Information provided:
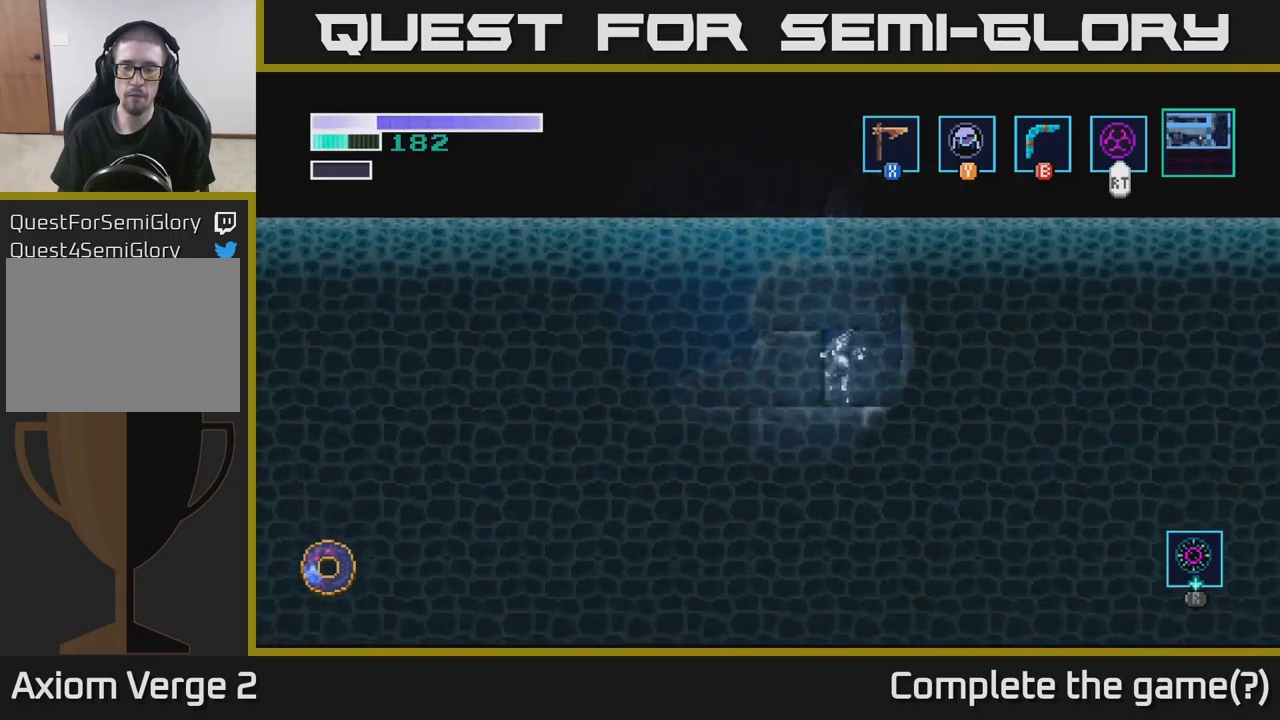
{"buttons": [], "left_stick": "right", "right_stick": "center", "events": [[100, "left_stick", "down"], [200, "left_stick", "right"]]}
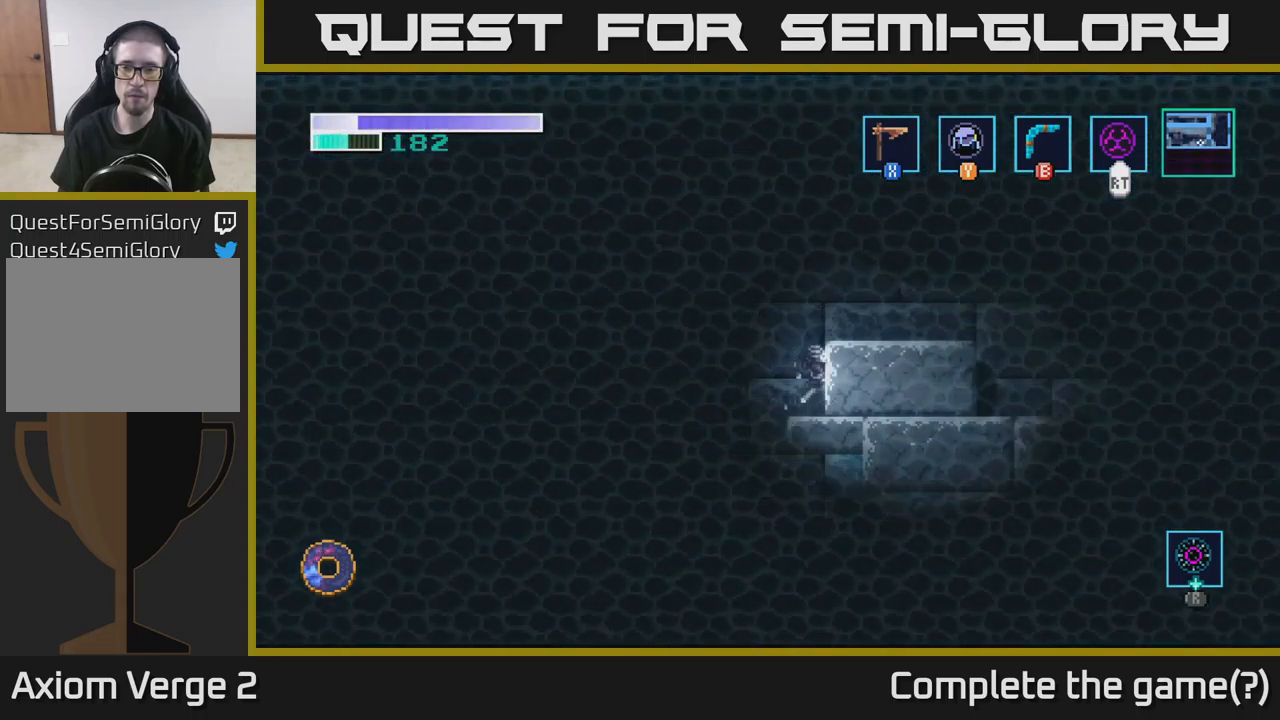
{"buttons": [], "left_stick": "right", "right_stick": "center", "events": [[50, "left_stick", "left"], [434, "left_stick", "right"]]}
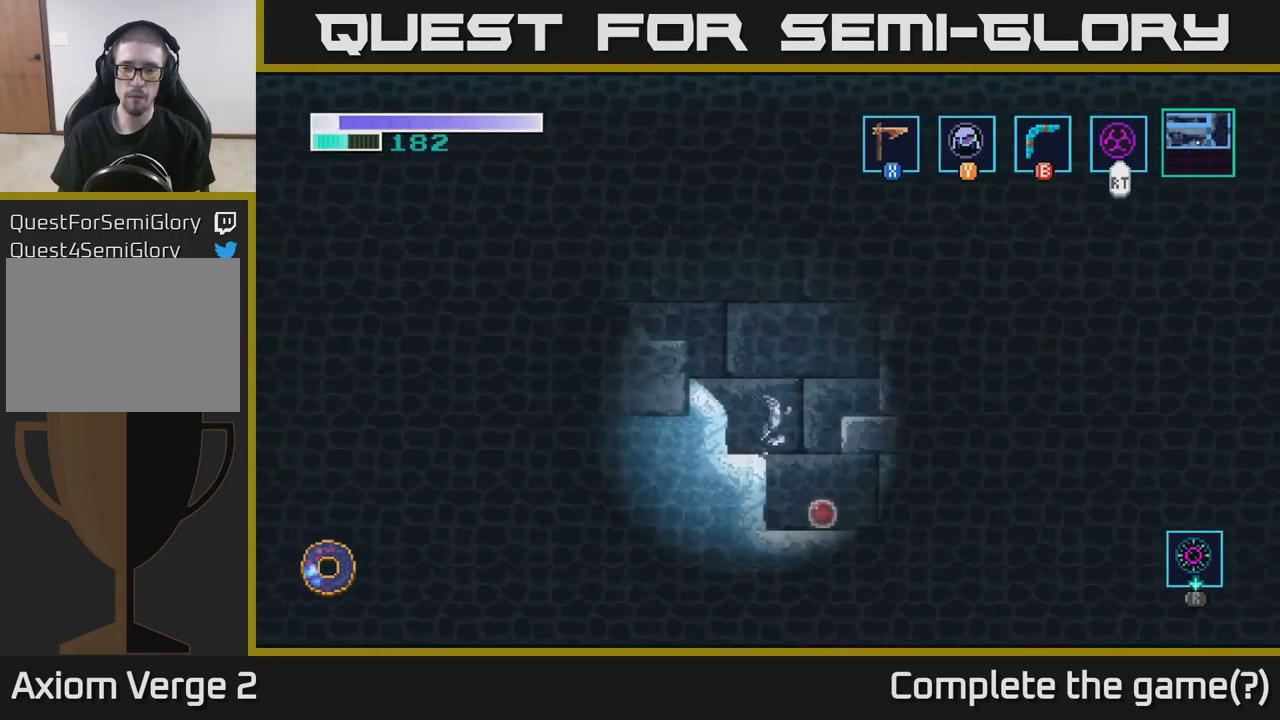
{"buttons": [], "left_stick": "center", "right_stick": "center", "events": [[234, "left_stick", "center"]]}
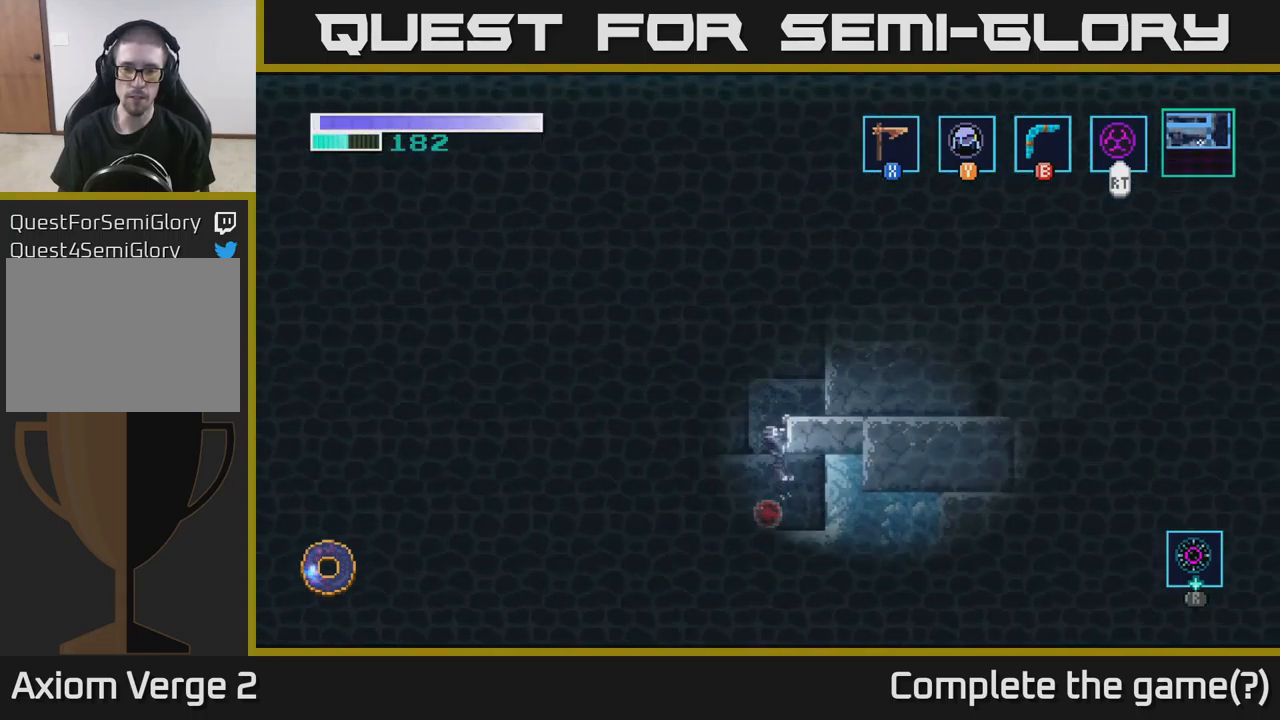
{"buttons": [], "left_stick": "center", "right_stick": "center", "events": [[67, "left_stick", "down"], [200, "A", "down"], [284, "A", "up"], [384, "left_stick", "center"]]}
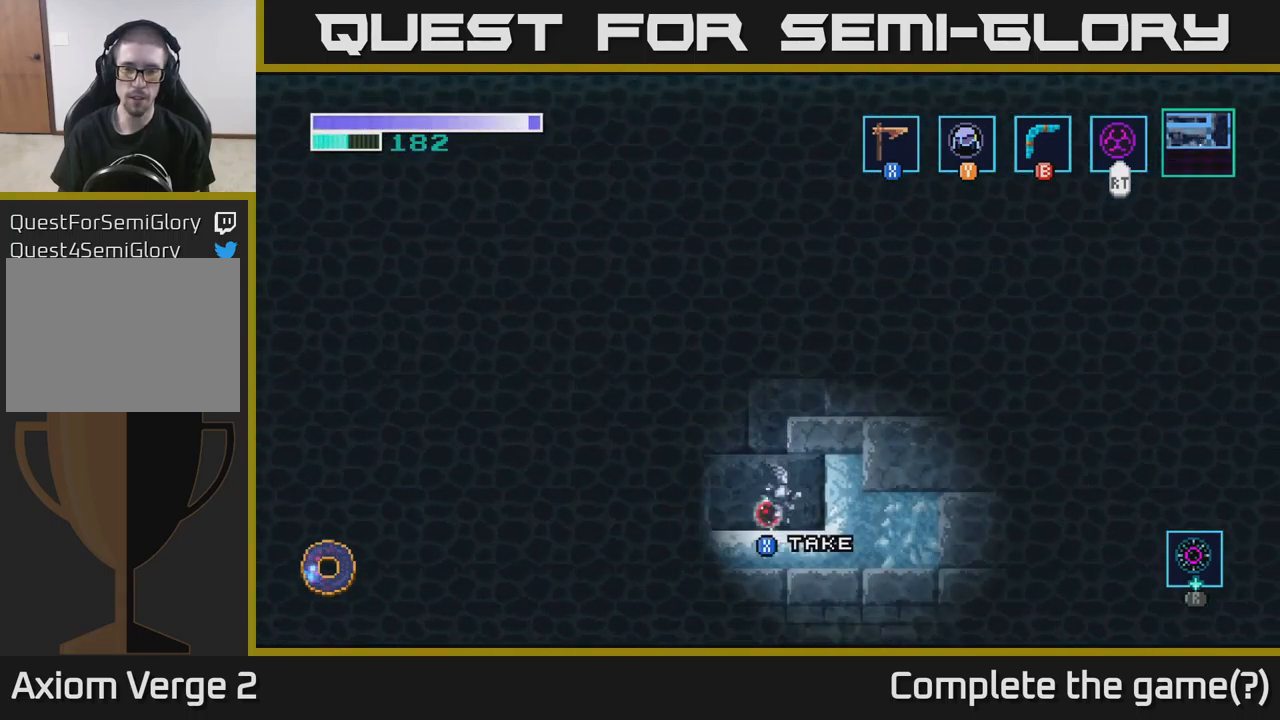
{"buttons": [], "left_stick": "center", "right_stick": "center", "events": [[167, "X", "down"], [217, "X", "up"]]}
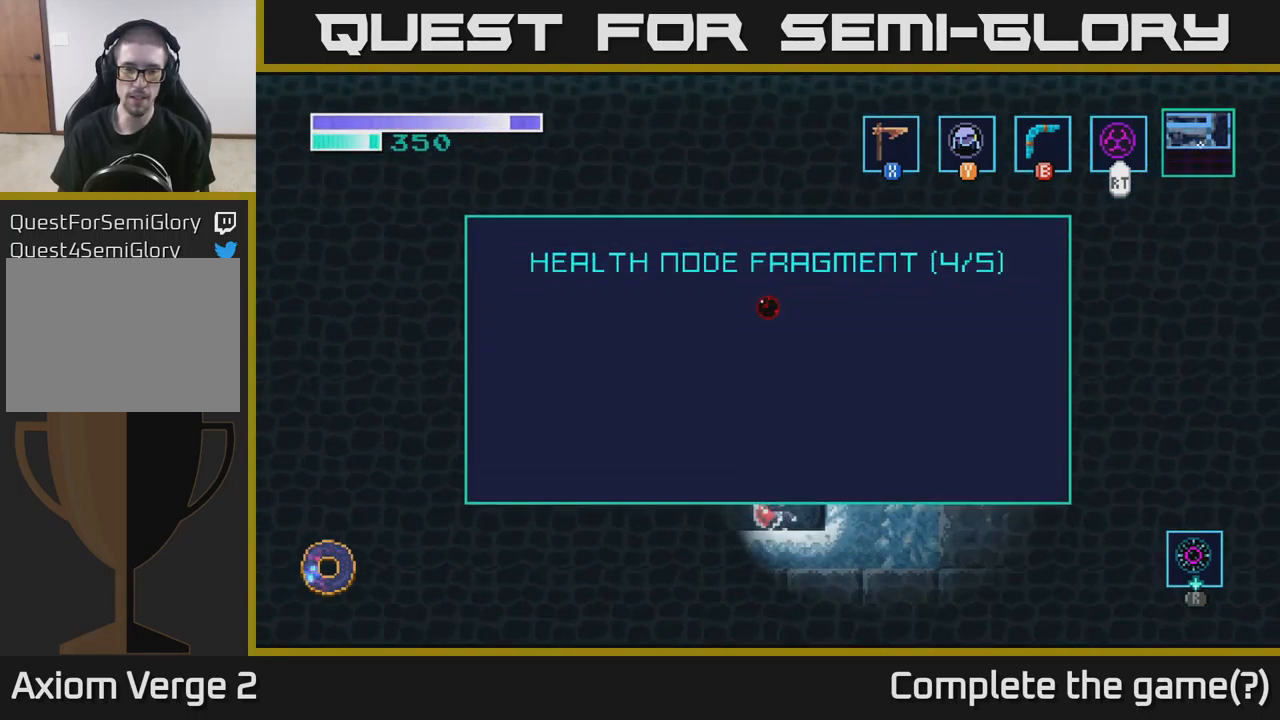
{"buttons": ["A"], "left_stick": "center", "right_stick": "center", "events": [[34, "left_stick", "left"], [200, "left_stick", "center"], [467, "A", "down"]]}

What to do:
Would you please restate the records word for word, excluding any images?

Task result:
{"buttons": [], "left_stick": "right", "right_stick": "center", "events": [[100, "left_stick", "down"], [200, "left_stick", "right"]]}
{"buttons": [], "left_stick": "right", "right_stick": "center", "events": [[50, "left_stick", "left"], [434, "left_stick", "right"]]}
{"buttons": [], "left_stick": "center", "right_stick": "center", "events": [[234, "left_stick", "center"]]}
{"buttons": [], "left_stick": "center", "right_stick": "center", "events": [[67, "left_stick", "down"], [200, "A", "down"], [284, "A", "up"], [384, "left_stick", "center"]]}
{"buttons": [], "left_stick": "center", "right_stick": "center", "events": [[167, "X", "down"], [217, "X", "up"]]}
{"buttons": ["A"], "left_stick": "center", "right_stick": "center", "events": [[34, "left_stick", "left"], [200, "left_stick", "center"], [467, "A", "down"]]}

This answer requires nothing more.